Image specs: Canon 5D-III w/Canon 180mm @ ~1:4, f/8, 1/30, ISO 200 - Tripod Rig / Available light

Humble Beginnings

My foray into macro photography started on a drive home from the office one evening. I felt a numbing twinge near the bottom of my right rib cage. At first, I thought my pants and belt were too tight. Age and daily helpings of ice cream had seen to a button popping waistline so it was easy to dismiss the sensation. When a larger pant and belt size failed to alleviate the issue it was off to the doctor to see what was wrong. I was finally diagnosed with hereditary hemochromatosis and had a high accumulation of iron in my body. Basically, I am a mutant, who absorbs to much iron from my diet.

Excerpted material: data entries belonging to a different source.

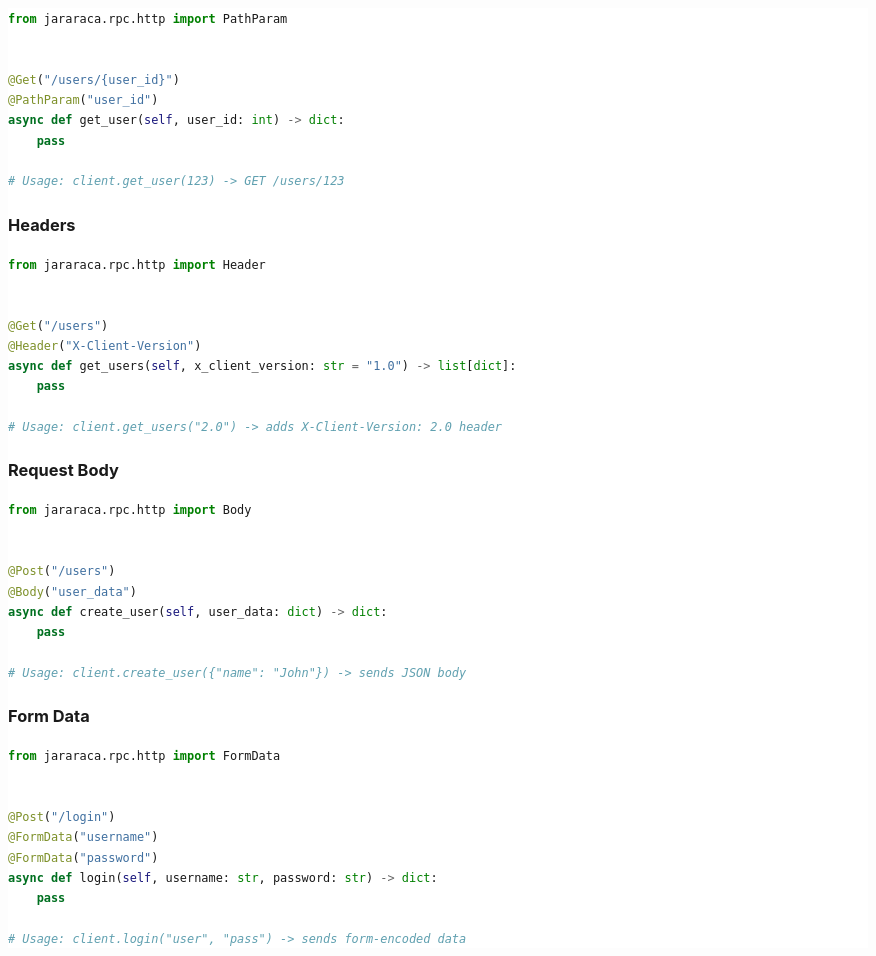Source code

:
 ```python
from jararaca.rpc.http import PathParam


@Get("/users/{user_id}")
@PathParam("user_id")
async def get_user(self, user_id: int) -> dict:
    pass

# Usage: client.get_user(123) -> GET /users/123
```

### Headers

```python
from jararaca.rpc.http import Header


@Get("/users")
@Header("X-Client-Version")
async def get_users(self, x_client_version: str = "1.0") -> list[dict]:
    pass

# Usage: client.get_users("2.0") -> adds X-Client-Version: 2.0 header
```

### Request Body

```python
from jararaca.rpc.http import Body


@Post("/users")
@Body("user_data")
async def create_user(self, user_data: dict) -> dict:
    pass

# Usage: client.create_user({"name": "John"}) -> sends JSON body
```

### Form Data

```python
from jararaca.rpc.http import FormData


@Post("/login")
@FormData("username")
@FormData("password")
async def login(self, username: str, password: str) -> dict:
    pass

# Usage: client.login("user", "pass") -> sends form-encoded data
```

By nature, I am an inquisitive person who needs to see the fine details of a problem to better understand it. I was determined to see my nemesis iron (Fe) up close. That's what any normal mutant would do, right?  Armed with Google search, Macro Project 101 was launched - DIY microscope. Loosely based on instructions found on the Fun Science Gallery Website: I headed off to the local Camera Co-Op to find an old zoom lens, success, a Tokina 70-210mm. Coupled with an old binocular objective, a makeshift plywood stage, old LCD TV base, and webcam - behold Macroscope-101 in all it's duct-taped glory:

Macroscope - Version 01

I managed to get a decent picture of rust on some baling wire, take that iron!

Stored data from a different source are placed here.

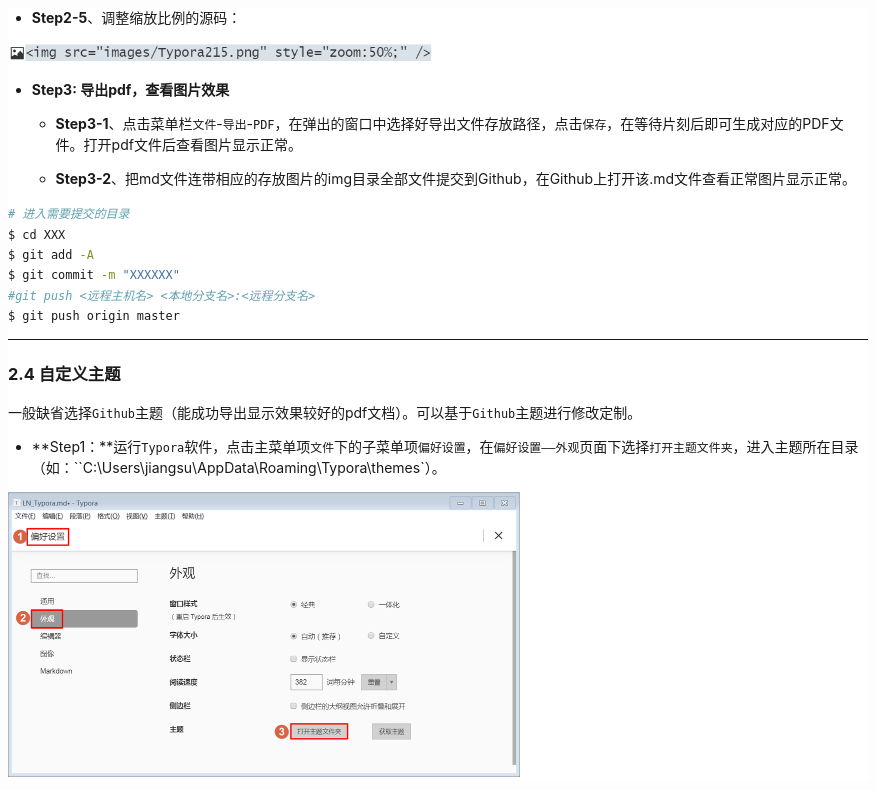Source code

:   - **Step2-5**、调整缩放比例的源码：

<img src="images/Typora217.png" alt="Typora217" style="zoom:60%;" />

- **Step3:  导出pdf，查看图片效果**

  - **Step3-1**、点击菜单栏`文件`-`导出`-`PDF`，在弹出的窗口中选择好导出文件存放路径，点击`保存`，在等待片刻后即可生成对应的PDF文件。打开pdf文件后查看图片显示正常。

  - **Step3-2**、把md文件连带相应的存放图片的img目录全部文件提交到Github，在Github上打开该.md文件查看正常图片显示正常。

```bash
# 进入需要提交的目录
$ cd XXX
$ git add -A
$ git commit -m "XXXXXX"
#git push <远程主机名> <本地分支名>:<远程分支名>
$ git push origin master
```

------

### 2.4 自定义主题

一般缺省选择`Github`主题（能成功导出显示效果较好的pdf文档）。可以基于`Github`主题进行修改定制。

- **Step1：**运行`Typora`软件，点击主菜单项`文件`下的子菜单项`偏好设置`，在`偏好设置——外观`页面下选择`打开主题文件夹`，进入主题所在目录（如：``C:\Users\jiangsu\AppData\Roaming\Typora\themes`）。

<img src="images/Typora218.png" style="zoom: 50%;"/>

Rust on Baling Wire - iPad Photo

The images were good considering the rig build but wouldn't come close to achieving my goals so it was back to the drawing board. The rig went through several modifications - improvements to the lighting, different lens, and binocular objectives before I finally gave up on it as a viable option for macro/micro photography. The project wasn't in vain though, I learned many magnification and photographic concepts but more importantly the macro seed was sown.